September 27, 2022

Diagnostic biomarker for bone disorder

A urine chemical performs better as a diagnostic biomarker for the soft bone disease hypophosphatasia than other laboratory measures, Vanderbilt researchers have demonstrated.

Hypophosphatasia (HPP) — a rare genetic disorder that impacts the mineralization of bones and teeth — has a wide spectrum of disease presentation and is challenging to diagnose. 

Kathryn Dahir, MD, and colleagues evaluated urine phosphoethanolamine (PEA) as a marker for HPP diagnosis and treatment monitoring. They collected data from the records of 78 adults who were referred to the Vanderbilt Program for Metabolic Bone Disorders for evaluation for HPP; 59 were diagnosed with HPP and 19 were excluded from HPP diagnosis. 

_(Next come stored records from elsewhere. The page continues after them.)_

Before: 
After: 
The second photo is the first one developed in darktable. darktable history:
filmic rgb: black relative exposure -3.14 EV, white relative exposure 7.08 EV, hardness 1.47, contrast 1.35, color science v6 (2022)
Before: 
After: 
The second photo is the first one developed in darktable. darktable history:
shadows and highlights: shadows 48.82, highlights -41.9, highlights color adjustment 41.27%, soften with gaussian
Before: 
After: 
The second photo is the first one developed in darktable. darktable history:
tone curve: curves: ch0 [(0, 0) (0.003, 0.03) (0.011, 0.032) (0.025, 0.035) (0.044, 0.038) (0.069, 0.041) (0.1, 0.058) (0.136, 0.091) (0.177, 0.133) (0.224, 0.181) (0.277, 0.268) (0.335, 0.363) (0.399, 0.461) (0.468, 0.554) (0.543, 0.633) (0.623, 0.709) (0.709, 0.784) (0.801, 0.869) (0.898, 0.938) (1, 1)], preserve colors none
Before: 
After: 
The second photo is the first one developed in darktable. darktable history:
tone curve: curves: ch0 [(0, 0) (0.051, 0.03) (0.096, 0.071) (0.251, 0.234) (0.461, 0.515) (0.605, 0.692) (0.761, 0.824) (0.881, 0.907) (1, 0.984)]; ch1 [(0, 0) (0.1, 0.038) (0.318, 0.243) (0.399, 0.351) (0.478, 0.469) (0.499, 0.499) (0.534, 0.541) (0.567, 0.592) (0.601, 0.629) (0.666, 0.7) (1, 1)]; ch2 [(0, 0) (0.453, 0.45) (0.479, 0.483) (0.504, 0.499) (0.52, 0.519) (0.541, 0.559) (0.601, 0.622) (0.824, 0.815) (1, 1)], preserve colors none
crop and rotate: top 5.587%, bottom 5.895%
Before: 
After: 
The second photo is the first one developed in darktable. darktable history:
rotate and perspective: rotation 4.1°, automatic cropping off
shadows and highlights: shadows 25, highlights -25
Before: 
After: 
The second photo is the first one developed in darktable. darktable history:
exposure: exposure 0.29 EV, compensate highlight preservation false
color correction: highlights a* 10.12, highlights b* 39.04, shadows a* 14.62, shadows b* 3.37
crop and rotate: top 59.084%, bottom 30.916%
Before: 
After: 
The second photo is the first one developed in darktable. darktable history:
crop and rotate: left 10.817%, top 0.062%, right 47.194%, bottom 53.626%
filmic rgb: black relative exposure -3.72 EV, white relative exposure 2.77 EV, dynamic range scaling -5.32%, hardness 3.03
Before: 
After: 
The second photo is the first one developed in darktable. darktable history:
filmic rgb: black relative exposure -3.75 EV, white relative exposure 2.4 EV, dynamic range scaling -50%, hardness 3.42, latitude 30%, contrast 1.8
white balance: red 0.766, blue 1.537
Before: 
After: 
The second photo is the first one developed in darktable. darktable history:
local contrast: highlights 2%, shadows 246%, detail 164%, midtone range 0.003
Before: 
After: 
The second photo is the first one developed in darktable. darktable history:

The researchers compared urine PEA in the two groups to other clinical and laboratory measures consistent with HPP. They report in the journal Bone that urine PEA performed better as a diagnostic biomarker for HPP than other laboratory measures. They also showed that urine PEA has utility for monitoring response to enzyme replacement therapy in patients with HPP. 

The study suggests that using urine PEA results to rule in HPP and track response to therapy would assist clinical decision-making.

Other authors of the study include co-first authors Zahra Shajani-Yi, PhD, and Nadia Ayala-Lopez, PhD, and Margo Black, MSN.